This is a short, easy story for beginners. The sentences are simple. First, read the eight key words. Then read the story. At the end, there is a small quiz to check what you understand.

Before you read — 8 key words

  • café — a small place where you buy tea, coffee, and cake.
  • customer — a person who buys something in a shop or café.
  • regular — a customer who comes every day.
  • worry — to feel bad because maybe something is wrong.
  • neighbour — a person who lives near you.
  • knock — to hit a door softly with your hand.
  • umbrella — a thing you hold over your head in the rain.
  • the usual — the same thing you always ask for.

The story

1 · Every morning

Lily works in a small café. The café is on a quiet street. It has six tables and one big window. Lily likes her job. She likes the smell of coffee. She likes to talk to people.

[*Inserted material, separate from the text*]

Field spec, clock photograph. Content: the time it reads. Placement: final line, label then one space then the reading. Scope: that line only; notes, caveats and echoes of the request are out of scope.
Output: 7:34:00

Lily is twenty-three years old. She is new in this city. She does not have family here — no mother, no father, no sister. So her customers are like a family for her. She learns their names. She knows what they like.

Every morning, Lily opens the café at seven o’clock. She turns on the lights. She cleans the tables. She makes the first pot of tea. Then she waits.

At half past seven, the door opens. An old man comes in. His name is Mr Ali. He wears a grey coat and a blue hat. He always sits at the same table, near the window.

“Good morning, Lily,” he says.
“Good morning, Mr Ali,” Lily says. “The usual?”
“Yes, please,” he says. “One cup of tea. Not too hot.”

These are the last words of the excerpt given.